On Second Reading, we were told that those who take this view on the clause are akin to the slave traders, and that the debate has a moral significance and equivalence to the slavery debate. I suspect that it is rather different. The consequence of rejecting the clause would be to require boys aged 16 who are seeking to express physically their homosexual desires to hold off for two years. I do not regard that as a huge inconvenience, or a huge impediment equivalent to a life of slavery. On the contrary, I regard it as most expedient for their own good, because it may provide them with the liberty and the freedom to escape a life style that, to many, is cursed.

Mr. Townend: I approach the Bill from the point of view of child protection. I ask myself why anyone should support the clause. I do not believe that OutRage is particularly worried about 16 to 18-year-olds. I am even more cynical about its attitude. I believe that it wants the clause to go through to allow older men to prey on younger boys. One of the great problems of many homosexuals is that they proselytise: they want to bring more people into their society.

It is generally accepted that many youngsters, below and above the age of 16, experiment homosexually with other boys of the same age, especially at boys' boarding schools.

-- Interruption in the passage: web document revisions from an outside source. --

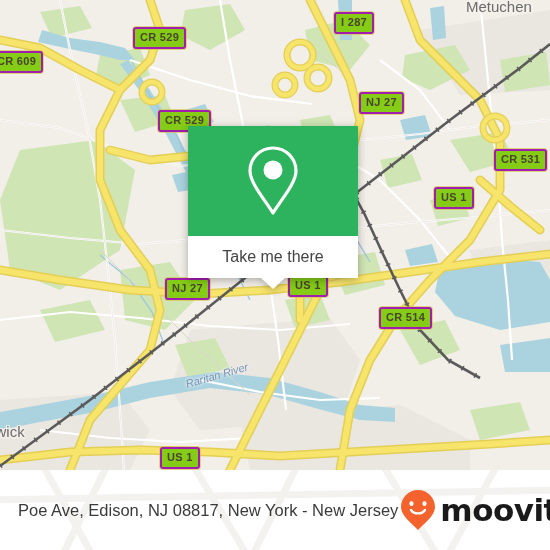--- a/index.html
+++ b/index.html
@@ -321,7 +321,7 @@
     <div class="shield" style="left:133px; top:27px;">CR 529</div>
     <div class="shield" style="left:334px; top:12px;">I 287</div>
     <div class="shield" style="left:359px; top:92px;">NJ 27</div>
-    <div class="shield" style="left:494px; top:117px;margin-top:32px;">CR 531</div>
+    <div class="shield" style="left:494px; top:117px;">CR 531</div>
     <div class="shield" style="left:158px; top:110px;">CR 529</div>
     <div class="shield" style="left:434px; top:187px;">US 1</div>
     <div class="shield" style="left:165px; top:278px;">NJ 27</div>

In the past, they have been under pressure from society to rejoin normal life and become heterosexuals when they leave school. The overwhelming majority of them have done so, and have gone on to lead a normal life, to marry and to have children.

What worries me about the clause is that, at 17, those boys may be preyed on by older men and may get involved in homosexual society. It is a close-knit society; it has its own social life with its own pubs and clubs. Once they are involved in that society, it is difficult to get out of it.

The age of consent has been progressively reduced from 21 to 18 and now to 16. Will it be reduced to 14 next year? The debate is camouflaged with an enormous amount of political correctness. The word "equality" is used, but it is not equality. The Bill will put more young people at risk and a prey to evil older men.

If I had been in the House at the time, I would have voted to remove the criminality from homosexual acts between consenting adults. That is right, but if we go further we will put our young people in danger. Much

10 Feb 1999 : Column 364

nonsense is talked about political correctness and about society. We should discriminate in favour of marriage and a heterosexual society.

My hon. Friend the Member for Canterbury put many arguments against the clause, but he did not mention religion. It is important that the Christian religion bans homosexuality. I am worried that political correctness is creeping into some of the Churches and that they are giving up that original belief.

It will be an ill day for this country if we pass this clause. It will put our young people at risk. We see the terrible social implications for young girls who become pregnant before the age of 16. Given what is happening on television, on the internet and on videos, our children need more protection now than they ever did, so I shall vote against the clause.